Kirazlıtepe’de evi, işyeri elinden alınmaya çalışılan insanlar yan yana koşuyorlar.Bu koşuşmayı manavda markette de görüyorsunuz. Taksici olsun, diğer meslek erbabı olsun insanlar aynı durumdalar. Siyasi görüş, cinsiyet, meslek farkı gözetmeksizin bir araya gelmenin, bir arada koşmanın sosyolojik olarak ne anlama geldiğini anlatan, bir Afrika atasözü der ki: “Aslan, ceylan, sırtlan ve zebra yan yana koşuyorsa orman yanıyor demektir…!” Evet, yaşam alanlarımız yanıyor. Ülkemizin sosyal, siyasi, ekonomik, güvenlik sıkıntıları alev olmuş insanlarımızı yakıyor. Bütünsel olarak yaklaştığımızda sosyal, siyasi, ekonomik ve diğer alanların her biri bir bütünün parçasıdır. Birisi zarar görürse, diğerleri de bundan etkilenir. Günübirlik politikalarla bu yangını söndürmek mümkün değil. O yüzden insanlar yangından uzaklaşmak için yanyana koşuyorlar.
…
Bu insanlar nereye koşuyor, elbette güvenli sahaya koşuyorlar. Üstelik hiçbir ayrılıkgayrılık gözetmeden; en tabi olan can emniyetlerini, mal, namus, din ve vicdan emniyetlerini teminat altına almak için bir adreste buluşuyorlar.
Artık insanımızın takım tutar gibi siyasi parti tutma dönemi bitti.
Bu koşanlar artık çözümün, projenin ve liderin etrafında toplanıyorlar.
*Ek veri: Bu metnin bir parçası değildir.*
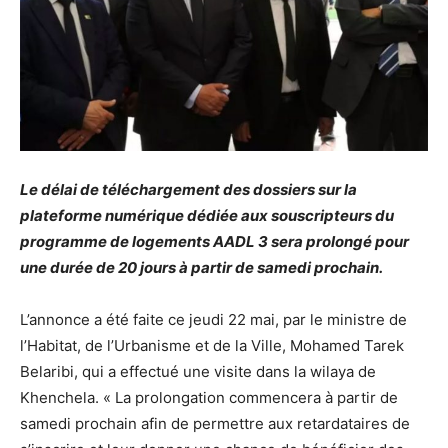
Le délai de téléchargement des dossiers sur la
plateforme numérique dédiée aux souscripteurs du
programme de logements AADL 3 sera prolongé pour
une durée de 20 jours à partir de samedi prochain.
L’annonce a été faite ce jeudi 22 mai, par le ministre de
l’Habitat, de l’Urbanisme et de la Ville, Mohamed Tarek
Belaribi, qui a effectué une visite dans la wilaya de
Khenchela. « La prolongation commencera à partir de
samedi prochain afin de permettre aux retardataires de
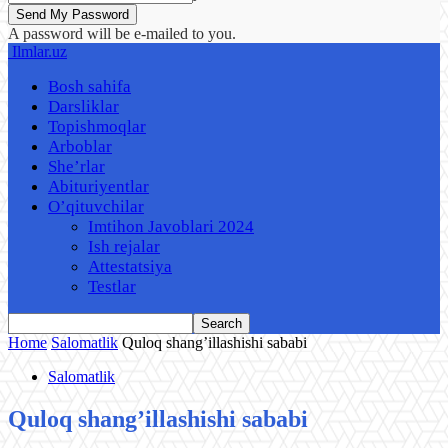
A password will be e-mailed to you.
Ilmlar.uz
Bosh sahifa
Darsliklar
Topishmoqlar
Arboblar
She’rlar
Abituriyentlar
O’qituvchilar
Imtihon Javoblari 2024
Ish rejalar
Attestatsiya
Testlar
Home
Salomatlik
Quloq shang’illashishi sababi
Salomatlik
Quloq shang’illashishi sababi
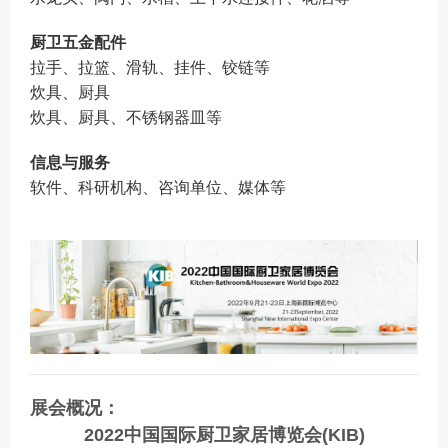
厨卫五金配件
拉手、拉篮、滑轨、挂件、铰链等
炊具、厨具
炊具、厨具、不锈钢器皿等
信息与服务
软件、科研机构、咨询单位、媒体等
展会概况：
2022中国国际厨卫家居博览会(KIB)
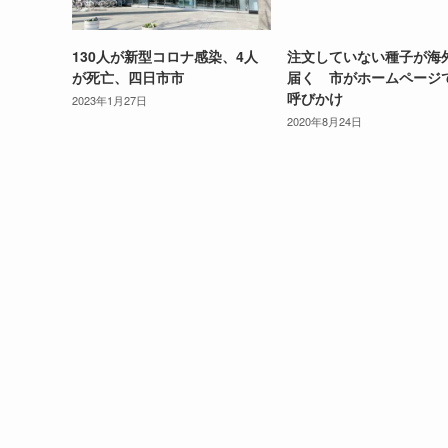
130人が新型コロナ感染、4人
注文していない種子が海
が死亡、四日市市
届く 市がホームページ
呼びかけ
2023年1月27日
2020年8月24日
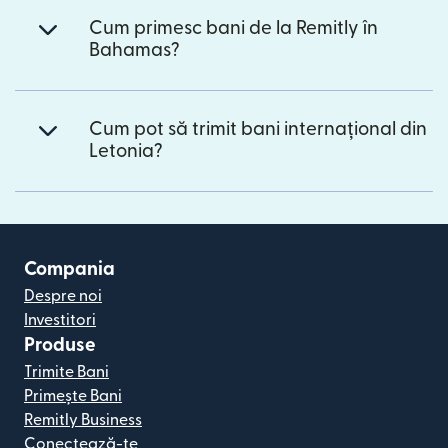
Cum primesc bani de la Remitly în
Bahamas?
Cum pot să trimit bani internațional din
Letonia?
Compania
Despre noi
Investitori
Produse
Trimite Bani
Primește Bani
Remitly Business
Conectează-te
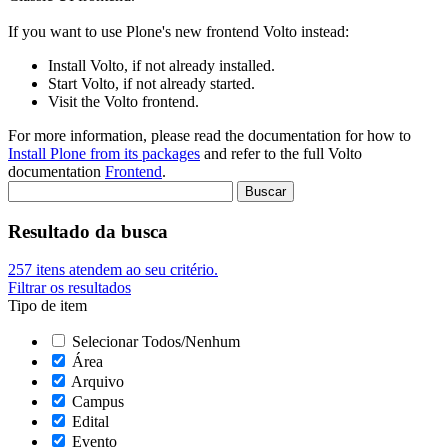
If you want to use Plone's new frontend Volto instead:
Install Volto, if not already installed.
Start Volto, if not already started.
Visit the Volto frontend.
For more information, please read the documentation for how to
Install Plone from its packages
and refer to the full Volto
documentation
Frontend
.
Resultado da busca
257
itens atendem ao seu critério.
Filtrar os resultados
Tipo de item
Selecionar Todos/Nenhum
Área
Arquivo
Campus
Edital
Evento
Prof. Dr. Haydar Baş hocamızın,2. Sosyal medya buluşmasında bunu açık, seçik gördük. Bu geleceğimizi gösteren bir işaret fişeğidir.
…
Haydar Baş hocamız milletimize umut oldu.
Konuşmasında Osmanlı devletinin enkazlarından Türkiye Cumhuriyeti devletinin Mustafa Kemal Atatürk liderliğinde Ehl-i Beyt ve milli ekonomi ile gerçekleştiğini ortaya koydu.
Heyhat ki her üç dinamik de zaman içinde unutturuldu ve yok sayıldı. İşte içine düştüğümüz çıkmazın sebebi tam da bu tablo.
Günümüzde tarih tekerrür ediyor. Hoca Atatürk olan Haydar Baş, kendisine ait olan Milli Ekonomi Modeli ile Ehl-i Beyt ile yeniden temel dinamiklerimizi hayata geçiriyor.
Sosyoloji ilminin söylediği,Türkiye’nin geleceğini
şekillendirecek Haydar Baş ve kadrosudur.